10.4 It is unclear how services will be commissioned for vulnerable patient groups who have conditions such as people with dementia or people with learning disabilities but do not require acute health intervention to lead an independent life.

11. The Future of the Public Health Workforce (including the Regulation of Public Health Professionals)

11.1 The future of the public health workforce is at risk by a lack of understanding of professional roles by commissioners, by fragmentation of education and training and by localised workforce decisions which could marginalise smaller professional groups.

11.2 We are concerned that this model may destroy the pipeline of future clinicians so that the model fails in five to ten years. How will the longer term implications of potential damage to the education and training of future clinicians be addressed and resolved?

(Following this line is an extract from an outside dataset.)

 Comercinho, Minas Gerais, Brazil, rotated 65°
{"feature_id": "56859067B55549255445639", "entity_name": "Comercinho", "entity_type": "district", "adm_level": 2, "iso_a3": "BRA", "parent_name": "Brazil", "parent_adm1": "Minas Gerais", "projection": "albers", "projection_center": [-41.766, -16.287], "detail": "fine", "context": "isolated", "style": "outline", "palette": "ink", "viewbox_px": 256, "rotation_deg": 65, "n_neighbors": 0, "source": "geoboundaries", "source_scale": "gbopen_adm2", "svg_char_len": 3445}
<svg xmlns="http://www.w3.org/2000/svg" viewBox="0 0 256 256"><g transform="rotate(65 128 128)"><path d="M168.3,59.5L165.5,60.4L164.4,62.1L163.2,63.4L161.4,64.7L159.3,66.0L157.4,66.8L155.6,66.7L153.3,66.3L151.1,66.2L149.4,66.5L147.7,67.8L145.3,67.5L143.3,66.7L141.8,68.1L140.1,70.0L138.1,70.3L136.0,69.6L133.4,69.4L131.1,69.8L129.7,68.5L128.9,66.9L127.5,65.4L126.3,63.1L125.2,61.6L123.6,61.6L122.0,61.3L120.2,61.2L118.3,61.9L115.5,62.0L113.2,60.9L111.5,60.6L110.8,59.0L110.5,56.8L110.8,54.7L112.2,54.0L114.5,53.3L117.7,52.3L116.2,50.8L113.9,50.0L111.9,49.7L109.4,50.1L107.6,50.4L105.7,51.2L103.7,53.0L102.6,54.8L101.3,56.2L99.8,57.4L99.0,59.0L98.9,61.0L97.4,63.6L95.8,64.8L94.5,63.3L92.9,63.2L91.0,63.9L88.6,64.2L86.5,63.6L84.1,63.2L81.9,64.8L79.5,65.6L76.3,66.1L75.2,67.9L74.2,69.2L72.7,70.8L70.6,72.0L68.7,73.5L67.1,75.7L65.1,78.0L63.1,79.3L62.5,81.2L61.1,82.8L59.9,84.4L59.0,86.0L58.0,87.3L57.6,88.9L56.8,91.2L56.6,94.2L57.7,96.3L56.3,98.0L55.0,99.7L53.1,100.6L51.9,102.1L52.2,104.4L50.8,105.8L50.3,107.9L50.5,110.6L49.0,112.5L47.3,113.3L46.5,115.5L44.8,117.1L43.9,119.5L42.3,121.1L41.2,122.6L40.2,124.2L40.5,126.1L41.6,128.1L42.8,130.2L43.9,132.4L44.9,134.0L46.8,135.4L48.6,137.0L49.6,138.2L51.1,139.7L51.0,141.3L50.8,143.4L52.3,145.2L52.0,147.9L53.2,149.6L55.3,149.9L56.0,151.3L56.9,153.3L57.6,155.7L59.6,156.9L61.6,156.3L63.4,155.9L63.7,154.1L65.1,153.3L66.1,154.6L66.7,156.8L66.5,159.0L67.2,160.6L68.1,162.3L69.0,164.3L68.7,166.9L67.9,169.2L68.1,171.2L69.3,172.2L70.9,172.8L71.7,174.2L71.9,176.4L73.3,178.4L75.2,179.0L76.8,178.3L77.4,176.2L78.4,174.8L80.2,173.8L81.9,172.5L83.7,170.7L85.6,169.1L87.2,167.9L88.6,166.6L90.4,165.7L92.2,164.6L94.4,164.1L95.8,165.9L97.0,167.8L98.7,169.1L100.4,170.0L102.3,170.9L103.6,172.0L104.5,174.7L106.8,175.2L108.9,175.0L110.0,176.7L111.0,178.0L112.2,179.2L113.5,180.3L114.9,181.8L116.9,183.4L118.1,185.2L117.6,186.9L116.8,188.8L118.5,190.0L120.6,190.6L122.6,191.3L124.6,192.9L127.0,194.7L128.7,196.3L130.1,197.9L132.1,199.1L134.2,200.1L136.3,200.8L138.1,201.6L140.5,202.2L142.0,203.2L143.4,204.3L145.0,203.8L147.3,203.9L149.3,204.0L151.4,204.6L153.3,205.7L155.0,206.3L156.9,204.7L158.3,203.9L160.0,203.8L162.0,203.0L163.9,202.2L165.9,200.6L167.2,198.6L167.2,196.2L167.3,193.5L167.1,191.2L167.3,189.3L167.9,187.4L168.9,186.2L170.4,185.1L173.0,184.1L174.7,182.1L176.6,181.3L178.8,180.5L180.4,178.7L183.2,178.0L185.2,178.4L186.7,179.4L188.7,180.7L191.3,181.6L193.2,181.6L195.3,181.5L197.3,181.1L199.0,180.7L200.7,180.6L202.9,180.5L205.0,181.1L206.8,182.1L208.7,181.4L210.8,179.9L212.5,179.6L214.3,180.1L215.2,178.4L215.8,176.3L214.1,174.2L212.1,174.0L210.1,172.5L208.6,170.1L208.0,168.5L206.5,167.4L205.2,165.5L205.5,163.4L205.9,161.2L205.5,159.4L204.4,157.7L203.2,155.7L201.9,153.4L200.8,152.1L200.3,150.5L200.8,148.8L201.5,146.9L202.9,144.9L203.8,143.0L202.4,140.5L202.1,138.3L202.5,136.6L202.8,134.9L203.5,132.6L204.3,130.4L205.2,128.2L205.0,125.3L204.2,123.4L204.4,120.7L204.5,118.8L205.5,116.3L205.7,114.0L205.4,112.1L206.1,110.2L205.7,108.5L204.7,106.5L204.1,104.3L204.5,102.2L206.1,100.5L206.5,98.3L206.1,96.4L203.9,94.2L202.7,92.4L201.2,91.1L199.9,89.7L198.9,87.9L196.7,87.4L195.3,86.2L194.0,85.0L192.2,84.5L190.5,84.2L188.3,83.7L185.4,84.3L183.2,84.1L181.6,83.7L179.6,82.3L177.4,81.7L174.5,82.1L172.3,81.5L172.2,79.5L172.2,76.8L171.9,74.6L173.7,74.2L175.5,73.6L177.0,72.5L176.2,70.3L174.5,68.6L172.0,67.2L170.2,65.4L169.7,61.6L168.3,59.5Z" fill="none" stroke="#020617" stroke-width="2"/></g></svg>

11.3 The RCSLT supports any process that ensures the development of regulated professional expertise leading to enhanced clinical outcomes, experience and safety for patients. Public health professionals should be determined by their ability, knowledge and professional skills.

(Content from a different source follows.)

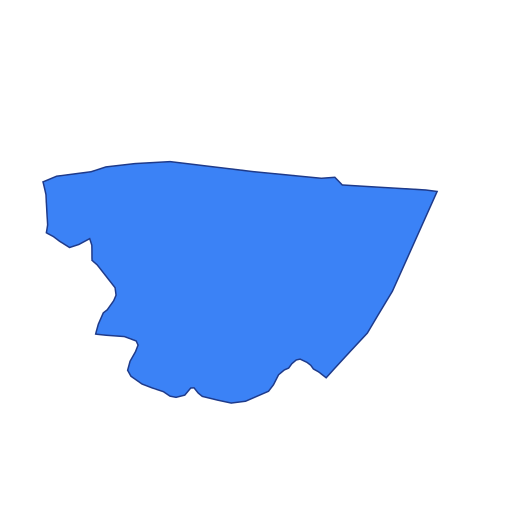 the district of As Serief, North Darfur, Sudan, rotated 342°
{"feature_id": "16777658B191743768731", "entity_name": "As Serief", "entity_type": "district", "adm_level": 2, "iso_a3": "SDN", "parent_name": "Sudan", "parent_adm1": "North Darfur", "projection": "albers", "projection_center": [23.384, 13.974], "detail": "fine", "context": "isolated", "style": "filled", "palette": "blue", "viewbox_px": 512, "rotation_deg": 342, "n_neighbors": 0, "source": "geoboundaries", "source_scale": "gbopen_adm2", "svg_char_len": 1779}
<svg xmlns="http://www.w3.org/2000/svg" viewBox="0 0 512 512"><g transform="rotate(342 256 256)"><path d="M355.3,205.5L342.2,202.3L279.4,174.9L236.9,155.2L226.6,150.4L203.5,139.7L169.4,130.7L140.8,124.9L125.2,124.9L91.1,118.5L76.3,119.7L76.3,120.2L76.1,122.9L75.7,127.7L75.2,132.8L73.7,138.3L73.3,139.6L72.8,141.7L69.5,154.1L68.8,156.9L67.4,162.2L67.2,162.5L67.0,162.9L66.9,163.1L66.3,164.3L66.1,164.7L66.0,164.9L65.8,165.3L64.7,167.4L64.3,168.1L64.2,168.4L63.8,169.1L65.6,171.1L65.8,171.2L66.7,172.2L69.3,174.9L71.0,177.3L72.4,179.3L72.6,179.6L72.7,179.8L72.9,180.1L73.0,180.2L73.1,180.4L73.3,180.6L73.5,180.9L73.8,181.3L75.0,182.8L76.1,184.0L76.5,184.5L76.7,184.8L81.3,190.3L81.7,190.3L86.5,190.3L91.1,190.3L103.2,188.1L103.2,190.5L103.2,192.9L103.2,195.0L102.7,196.7L102.6,197.0L102.1,198.7L99.2,207.8L99.2,208.0L99.1,208.3L98.9,209.0L98.7,209.5L98.9,209.7L100.0,211.7L102.2,215.3L104.8,222.4L108.4,232.3L112.2,242.7L112.1,243.0L110.8,250.0L110.2,250.7L106.8,254.6L97.9,261.2L93.2,262.9L85.0,272.1L80.7,278.6L79.4,280.7L80.8,281.4L89.1,285.1L104.1,291.2L106.0,292.0L115.8,299.8L116.3,304.3L111.8,309.8L103.7,317.2L98.6,325.0L99.9,331.7L108.0,342.5L116.5,349.4L126.0,356.4L130.9,362.7L136.3,365.7L145.3,366.3L153.1,361.4L156.3,362.2L158.7,368.5L161.5,372.9L175.1,381.3L187.0,388.2L201.2,390.9L226.1,388.5L232.8,383.9L240.8,375.9L247.8,373.1L252.4,372.7L256.8,369.5L262.2,367.3L266.1,367.7L271.6,372.9L274.3,376.8L275.7,381.2L279.7,385.5L285.1,393.5L295.5,387.5L307.2,380.9L309.0,379.9L309.3,379.7L311.3,378.6L316.6,375.6L334.5,365.7L336.3,364.7L336.5,364.6L338.1,363.7L348.9,354.2L352.2,351.3L353.1,350.5L365.2,340.0L374.8,331.7L399.9,304.0L425.3,275.9L448.2,250.6L437.9,245.7L394.0,228.5L360.0,215.1L355.3,205.5Z" fill="#3b82f6" stroke="#1e3a8a" stroke-width="1.5"/></g></svg>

12. How the Government is Responding to the Marmot Review on health inequalities

12.1 The Marmot review “Fair Society, Healthy Lives” highlighted that health inequalities result from social inequalities and that there is a need for action to tackle the social determinants of health inequalities.

12.2 The Marmot Review showed that poor health in adulthood is strongly related to poverty and to factors in early childhood that affect development. What happens during the early years has lifelong effects on many aspects of health and well-being – from obesity, heart disease and mental health, to educational achievement and economic status. Marmot identified as a priority objective reducing inequalities in the early development of physical and emotional health, and cognitive, linguistic and social skills—and put giving every child the best start in life as the review’s highest priority recommendation.

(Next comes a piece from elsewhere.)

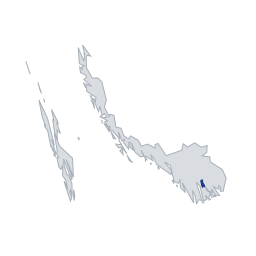 Ulvik nor, Hordaland, Norway shown in context, rotated 253°
{"feature_id": "86288312B21987069747825", "entity_name": "Ulvik nor", "entity_type": "district", "adm_level": 2, "iso_a3": "NOR", "parent_name": "Norway", "parent_adm1": "Hordaland", "projection": "equal_earth", "projection_center": [6.947, 60.609], "detail": "fine", "context": "in_parent", "style": "filled", "palette": "blue", "viewbox_px": 256, "rotation_deg": 253, "n_neighbors": 0, "source": "geoboundaries", "source_scale": "gbopen_adm2", "svg_char_len": 4600}
<svg xmlns="http://www.w3.org/2000/svg" viewBox="0 0 256 256"><g transform="rotate(253 128 128)"><path d="M154.9,111.5L144.7,113.3L146.5,114.6L144.3,118.2L132.2,116.8L129.9,121.2L121.9,121.7L117.5,125.3L119.7,128.2L113.5,134.1L106.8,135.5L106.8,142.2L101.0,148.1L104.3,149.1L104.4,152.2L90.4,156.4L91.0,172.9L96.8,176.2L92.4,179.3L94.3,187.5L88.2,192.3L88.1,198.6L81.7,196.2L79.6,190.7L76.5,197.8L71.6,196.8L60.7,206.1L51.5,207.2L39.7,200.5L40.5,197.8L44.3,199.1L46.4,197.9L42.7,197.0L46.8,192.6L36.7,195.8L38.2,191.9L45.3,190.2L41.5,189.8L44.7,186.4L51.4,183.8L44.9,185.3L36.9,191.9L37.4,187.7L41.2,187.4L37.0,184.4L41.0,182.2L36.8,182.7L36.0,179.0L51.7,179.8L56.1,177.4L36.8,177.7L38.7,175.0L35.6,171.4L43.9,172.3L49.4,171.5L37.2,168.9L59.8,163.9L49.4,164.0L55.8,160.7L63.8,162.9L60.2,160.2L63.3,156.4L79.8,157.6L84.9,153.0L74.5,157.2L70.8,155.5L84.8,144.8L92.3,143.8L95.2,141.9L89.4,142.3L95.8,136.9L93.9,135.7L102.9,134.1L96.3,134.7L96.7,131.4L103.0,127.7L112.5,127.0L105.4,126.5L108.9,124.2L113.7,125.9L114.2,124.6L107.6,122.4L116.0,119.2L118.5,121.8L117.4,118.5L127.0,117.7L119.4,116.9L130.3,112.3L131.1,110.1L135.5,111.2L133.6,109.9L140.9,107.7L140.9,110.4L145.3,106.7L144.3,111.0L148.6,109.7L147.4,106.9L157.0,107.5L152.2,104.7L161.4,103.7L166.6,106.4L175.1,99.3L182.5,100.6L178.3,105.5L187.4,100.0L188.7,103.4L191.4,102.7L194.7,98.8L200.5,99.6L197.5,101.6L200.1,101.7L200.2,104.6L203.7,100.3L219.5,103.9L204.5,105.3L211.6,108.1L220.5,108.8L207.7,113.3L209.5,110.1L207.8,108.6L197.4,105.9L186.1,108.5L184.8,113.6L179.6,116.5L161.4,115.5L154.9,111.5ZM110.5,50.4L120.8,51.4L120.0,53.1L124.6,52.2L126.6,53.6L144.4,55.9L130.2,57.5L115.3,66.1L97.1,61.5L115.9,59.7L97.6,60.3L94.8,59.1L117.3,57.3L112.6,56.9L114.7,56.2L101.1,55.9L100.9,57.3L91.3,58.1L79.6,54.9L86.3,54.9L83.4,53.5L78.5,54.2L75.0,51.6L94.3,51.2L95.8,51.6L87.1,52.3L96.1,53.3L101.6,51.5L111.7,54.8L108.0,51.8L110.5,50.4ZM132.6,48.8L149.2,50.4L153.5,48.8L155.5,49.0L154.4,49.9L162.5,49.2L180.8,51.0L160.6,53.9L135.8,52.7L132.8,52.3L139.8,51.6L126.6,51.6L123.5,50.9L127.3,50.5L121.2,50.1L130.3,50.2L129.1,49.3L132.9,49.7L132.6,48.8ZM145.9,56.5L158.3,58.5L156.3,59.2L168.1,60.3L154.9,62.6L152.4,62.4L153.8,61.3L142.4,61.7L146.8,59.5L137.1,57.0L145.9,56.5ZM114.0,116.7L119.5,115.6L103.5,119.5L111.5,116.3L111.7,113.2L116.2,111.5L114.0,116.7ZM122.3,110.9L129.9,110.6L121.2,113.0L122.3,110.9ZM129.6,109.1L140.1,106.2L134.7,109.3L129.6,109.1ZM74.4,55.1L82.7,57.2L84.6,58.1L78.1,57.1L74.4,55.1ZM108.6,113.5L110.2,116.3L104.0,115.6L108.6,113.5ZM166.2,100.7L162.2,102.5L156.2,101.7L162.9,101.4L166.2,100.7ZM167.1,102.0L165.6,104.2L163.0,103.6L167.1,102.0ZM96.6,119.7L102.5,119.1L96.2,120.9L96.6,119.7ZM221.1,49.8L208.0,50.2L221.6,49.8L221.1,49.8ZM190.2,54.9L197.9,55.1L186.3,55.4L190.2,54.9ZM178.9,99.2L183.2,98.7L184.7,99.1L178.9,99.2ZM169.9,101.4L169.2,102.6L167.9,101.6L169.9,101.4ZM147.3,104.7L147.4,105.9L145.7,105.5L147.3,104.7ZM133.3,77.3L132.8,78.3L130.7,77.5L133.3,77.3ZM180.8,56.0L177.2,55.9L176.8,55.7L180.8,56.0ZM81.3,144.8L82.5,146.0L79.2,145.7L81.3,144.8ZM139.9,104.4L142.1,104.9L143.4,105.6L139.9,104.4ZM123.5,49.2L125.0,49.7L122.7,49.5L123.5,49.2ZM64.9,155.5L61.1,155.7L65.0,154.9L64.9,155.5ZM59.5,157.5L58.1,158.5L57.5,158.0L59.5,157.5ZM95.3,121.2L93.4,122.3L95.4,120.5L95.3,121.2ZM36.3,184.9L35.8,186.7L35.6,184.4L36.3,184.9ZM92.4,135.9L91.5,135.0L92.6,135.1L92.4,135.9ZM212.3,107.0L212.1,108.0L211.9,107.8L212.3,107.0ZM93.5,136.8L91.3,137.0L93.9,136.6L93.5,136.8ZM87.4,138.9L87.6,139.8L86.6,139.5L87.4,138.9ZM35.4,177.5L34.4,178.6L34.6,177.7L35.4,177.5Z" fill="#d9dde1" stroke="#a8b0b8" stroke-width="1"/><path d="M51.3,181.7L51.2,181.7L51.2,181.8L51.0,182.0L50.9,182.1L50.8,182.3L50.7,182.3L50.2,182.3L50.3,182.4L50.4,182.5L50.2,182.7L50.2,182.8L50.1,183.0L50.1,183.3L50.0,183.5L50.0,183.8L49.9,183.8L49.7,183.9L49.5,184.1L49.8,184.0L50.0,184.1L50.3,184.0L50.5,184.0L50.7,183.9L50.8,183.8L50.8,183.7L50.7,183.7L50.8,183.6L50.7,183.6L50.8,183.5L50.8,183.4L50.7,183.4L50.8,183.3L50.7,183.3L50.8,183.3L50.7,183.3L50.8,183.3L51.0,183.3L50.9,183.3L50.9,183.5L51.0,183.6L51.1,183.4L51.3,183.3L51.4,183.2L51.5,183.2L51.5,183.3L51.4,183.3L51.3,183.5L51.2,183.5L51.0,183.8L50.9,183.8L50.8,184.0L51.0,184.0L51.0,183.9L51.3,183.8L51.5,183.7L52.0,183.7L52.7,183.6L53.1,183.6L53.2,183.3L53.2,183.2L53.3,183.1L53.5,183.1L54.9,183.5L56.1,183.6L56.9,183.7L57.1,183.7L56.7,183.6L56.4,183.4L56.4,183.2L56.4,182.7L55.7,182.5L54.9,182.5L55.1,182.3L54.0,182.2L53.9,182.2L53.5,182.1L53.2,182.1L52.9,182.1L52.7,182.2L52.4,182.1L52.2,182.0L51.6,182.0L51.5,181.9L51.4,181.9L51.3,181.7Z" fill="#3b82f6" stroke="#1e3a8a" stroke-width="1.5"/></g></svg>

12.3 Commissioning must address inequalities in access to services for children and adults with SLCN. Research has found that adults with SLCN have less access to primary care interventions for medical conditions as the interaction between themselves and the primary care team is affected as a result of their SLCN. This in turn exacerbates health inequalities.

12.4 There is a concern about ensuring that health inequalities are not increased. The Frank Field review on Poverty and Life Chances and the Graham Allen review on early intervention all highlighted the important of early identification and early intervention— communication is a key area. The RCSLT carried out a survey of our members and the results show that universal services are being hardest cut especially in areas of deprivation where up to 55% of children have speech, language and communication needs. The risk is that unidentified and unmet need costs the economy more and there is a clear link between educational failure and criminal behaviour, with up to 70% of young offenders having communication problems.

13. The Structure and Purpose of the Public Health Outcomes Framework

13.1 There is an assumption that GPs and GP practices have a good understanding of public health. Building the capacity to address public health commitments should be a priority for consortia. The RCSLT supports the proposal that incentives and drivers for GP activity should be specifically designed with public health concerns in mind, and that a proportion of the current value of QOF be devoted to evidence based public health and primary prevention indicators.

13.2 Given the future role of GPs as commissioners, the RCSLT recommends healthcare outcomes which relate to:

Early identification and intervention.

Facilitating and enhancing development in children.

Prevention of emotional and behavioural difficulties.

The speech and language needs of youth offenders.

Children with specific speech language and communication needs.